Is there a way to alter how arrange
sorts strings? I ran into a discrepancy between arrange
and sort
, illustrated by the following example.
# Demonstrate sorting discrepancy between `arrange` and `sort`.
# Create sample data.
df <- data.frame(Label = c("bama", "mama", "1000x", "BAnn", "10:00x"), Index = 1:5)
# Sort the rows into ascending label order using `dplyr::arrange`.
df |> dplyr::arrange(Label) |> print()
#> Label Index
#> 1 1000x 3
#> 2 10:00x 5
#> 3 BAnn 4
#> 4 bama 1
#> 5 mama 2
# Order: 1000x, 10:00x, BAnn, bama, mama.
# Sort the rows into ascending label order using `sort`.
df[sort(df$Label, index.return = TRUE)$ix, ] |> print()
#> Label Index
#> 5 10:00x 5
#> 3 1000x 3
#> 1 bama 1
#> 4 BAnn 4
#> 2 mama 2
# Order: 10:00x, 1000x, bama, BAnn, mama.

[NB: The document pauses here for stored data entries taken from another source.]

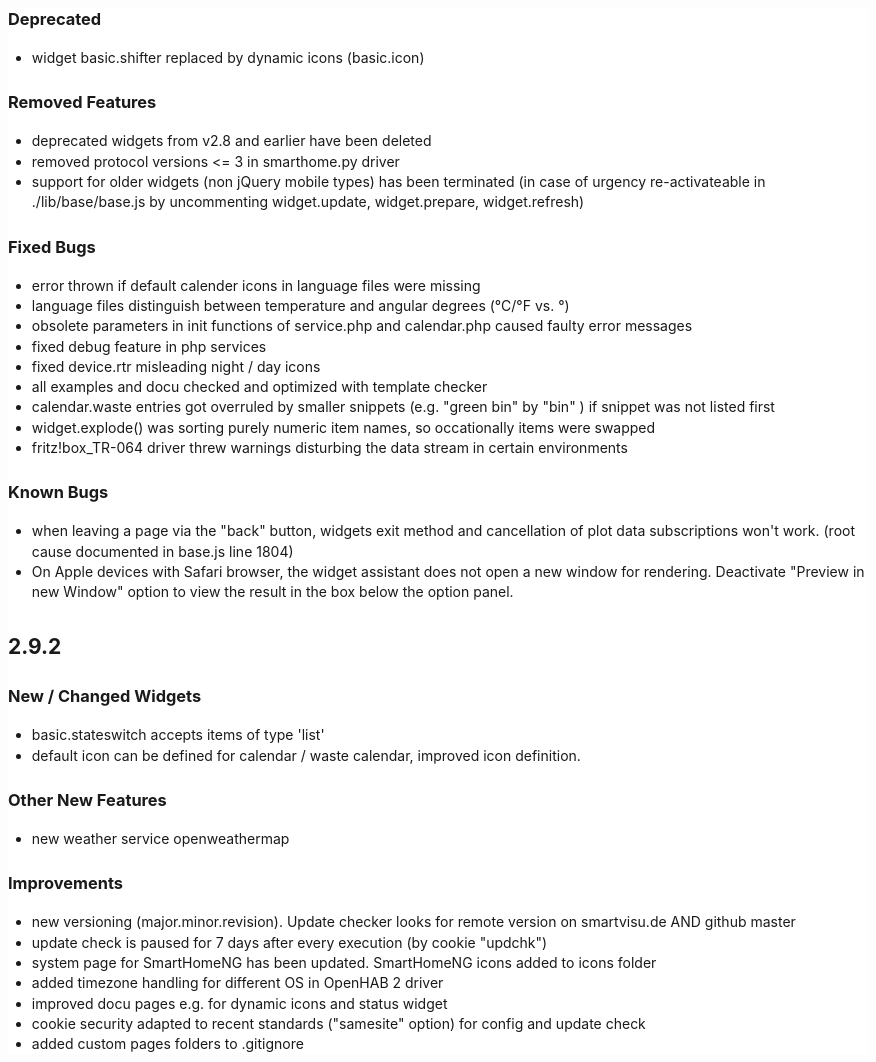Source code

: ### Deprecated
- widget basic.shifter replaced by dynamic icons (basic.icon)

### Removed Features
- deprecated widgets from v2.8 and earlier have been deleted
- removed protocol versions <= 3 in smarthome.py driver
- support for older widgets (non jQuery mobile types) has been terminated 
  (in case of urgency re-activateable in ./lib/base/base.js by uncommenting widget.update, widget.prepare, widget.refresh)

### Fixed Bugs
- error thrown if default calender icons in language files were missing
- language files distinguish between temperature and angular degrees (°C/°F vs. °)
- obsolete parameters in init functions of service.php and calendar.php caused faulty error messages
- fixed debug feature in php services 
- fixed device.rtr misleading night / day icons 
- all examples and docu checked and optimized with template checker
- calendar.waste entries got overruled by smaller snippets (e.g. "green bin" by "bin" ) if snippet was not listed first 
- widget.explode() was sorting purely numeric item names, so occationally items were swapped
- fritz!box_TR-064 driver threw warnings disturbing the data stream in certain environments

### Known Bugs
- when leaving a page via the "back" button, widgets exit method and cancellation of plot data subscriptions won't work.
  (root cause documented in base.js line 1804)
- On Apple devices with Safari browser, the widget assistant does not open a new window for rendering. 
  Deactivate "Preview in new Window" option to view the result in the box below the option panel.

## 2.9.2

### New / Changed Widgets
- basic.stateswitch accepts items of type 'list'
- default icon can be defined for calendar / waste calendar, improved icon definition.

### Other New Features
- new weather service openweathermap

### Improvements
- new versioning (major.minor.revision). Update checker looks for remote version on smartvisu.de AND github master
- update check is paused for 7 days after every execution (by cookie "updchk")
- system page for SmartHomeNG has been updated. SmartHomeNG icons added to icons folder
- added timezone handling for different OS in OpenHAB 2 driver
- improved docu pages e.g. for dynamic icons and status widget
- cookie security adapted to recent standards ("samesite" option) for config and update check
- added custom pages folders to .gitignore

Created on 2024-06-26 with reprex v2.1.0
The context of the original problem involves reading data from a spreadsheet and presenting results in the same order as the spreadsheet rows. Both Google Sheets and LibreOffice Calc use the same sort order that sort
does, making arrange
the outlier. I'm asking whether there is a setting somewhere (option to arrange
, global setting for dplyr
) that would convince it to use the same sorting rules used by sort
.